PROVIDED DATA START
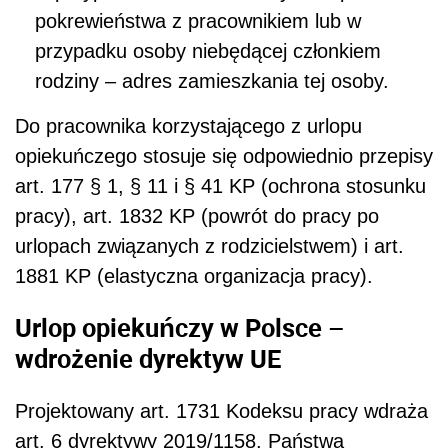
pokrewieństwa z pracownikiem lub w
przypadku osoby niebędącej członkiem
rodziny ‒ adres zamieszkania tej osoby.
Do pracownika korzystającego z urlopu
opiekuńczego stosuje się odpowiednio przepisy
art. 177 § 1, § 11 i § 41 KP (ochrona stosunku
pracy), art. 1832 KP (powrót do pracy po
urlopach związanych z rodzicielstwem) i art.
1881 KP (elastyczna organizacja pracy).
Urlop opiekuńczy w Polsce –
wdrożenie dyrektyw UE
Projektowany art. 1731 Kodeksu pracy wdraża
art. 6 dyrektywy 2019/1158. Państwa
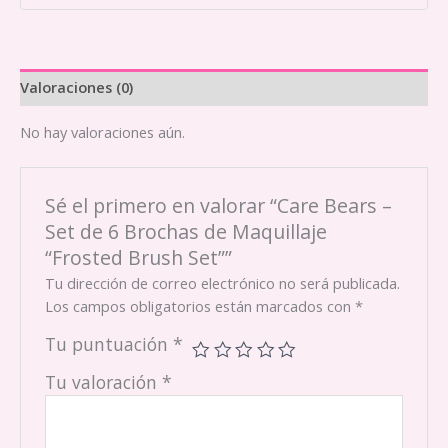
de
Maquillaje
"Frosted
Brush
Valoraciones (0)
Set"
cantidad
No hay valoraciones aún.
Sé el primero en valorar “Care Bears –
Set de 6 Brochas de Maquillaje
“Frosted Brush Set””
Tu dirección de correo electrónico no será publicada.
Los campos obligatorios están marcados con
*
Tu puntuación
*
Tu valoración
*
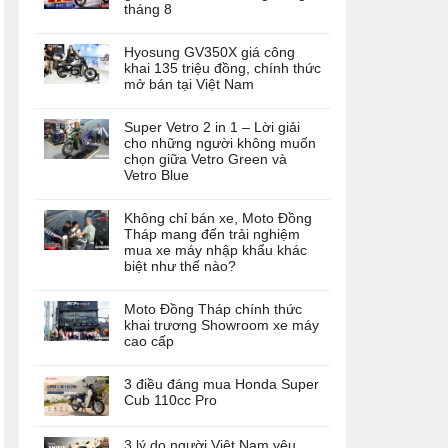
tháng 8
Hyosung GV350X giá công
khai 135 triệu đồng, chính thức
mở bán tại Việt Nam
Super Vetro 2 in 1 – Lời giải
cho những người không muốn
chọn giữa Vetro Green và
Vetro Blue
Không chỉ bán xe, Moto Đồng
Tháp mang đến trải nghiệm
mua xe máy nhập khẩu khác
biệt như thế nào?
Moto Đồng Tháp chính thức
khai trương Showroom xe máy
cao cấp
3 điều đáng mua Honda Super
Cub 110cc Pro
3 lý do người Việt Nam yêu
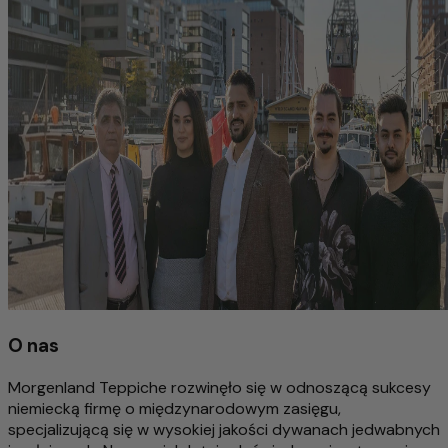
O nas
Morgenland Teppiche rozwinęło się w odnoszącą sukcesy
niemiecką firmę o międzynarodowym zasięgu,
specjalizującą się w wysokiej jakości dywanach jedwabnych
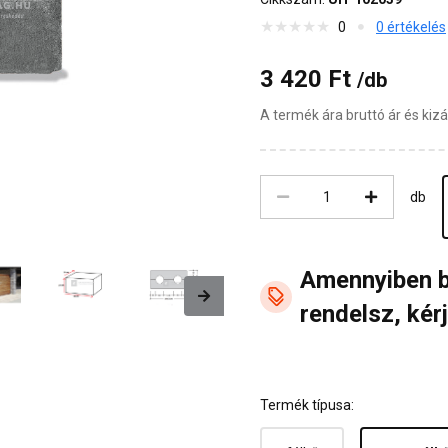
0
0 értékelés
3 420 Ft
/db
A termék ára bruttó ár és ki
db
Amennyiben 
Next
rendelsz, kérj
Termék típusa:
PROVIDED DATA END
### ABOUT THIS EXERCISE
Reproduce the text read from all the items above, substituting "k.p." for every occurrence of "KP" and leaving everything else unchanged. Omit the pictures from your answer.

### ANSWER
pokrewieństwa z pracownikiem lub w
przypadku osoby niebędącej członkiem
rodziny ‒ adres zamieszkania tej osoby.
Do pracownika korzystającego z urlopu
opiekuńczego stosuje się odpowiednio przepisy
art. 177 § 1, § 11 i § 41 k.p. (ochrona stosunku
pracy), art. 1832 k.p. (powrót do pracy po
urlopach związanych z rodzicielstwem) i art.
1881 k.p. (elastyczna organizacja pracy).
Urlop opiekuńczy w Polsce –
wdrożenie dyrektyw UE
Projektowany art. 1731 Kodeksu pracy wdraża
art. 6 dyrektywy 2019/1158. Państwa
de
Maquillaje
"Frosted
Brush
Valoraciones (0)
Set"
cantidad
No hay valoraciones aún.
Sé el primero en valorar “Care Bears –
Set de 6 Brochas de Maquillaje
“Frosted Brush Set””
Tu dirección de correo electrónico no será publicada.
Los campos obligatorios están marcados con
*
Tu puntuación
*
Tu valoración
*
tháng 8
Hyosung GV350X giá công
khai 135 triệu đồng, chính thức
mở bán tại Việt Nam
Super Vetro 2 in 1 – Lời giải
cho những người không muốn
chọn giữa Vetro Green và
Vetro Blue
Không chỉ bán xe, Moto Đồng
Tháp mang đến trải nghiệm
mua xe máy nhập khẩu khác
biệt như thế nào?
Moto Đồng Tháp chính thức
khai trương Showroom xe máy
cao cấp
3 điều đáng mua Honda Super
Cub 110cc Pro
3 lý do người Việt Nam yêu
O nas
Morgenland Teppiche rozwinęło się w odnoszącą sukcesy
niemiecką firmę o międzynarodowym zasięgu,
specjalizującą się w wysokiej jakości dywanach jedwabnych
0
0 értékelés
3 420 Ft
/db
A termék ára bruttó ár és ki
db
Amennyiben 
Next
rendelsz, kérj
Termék típusa:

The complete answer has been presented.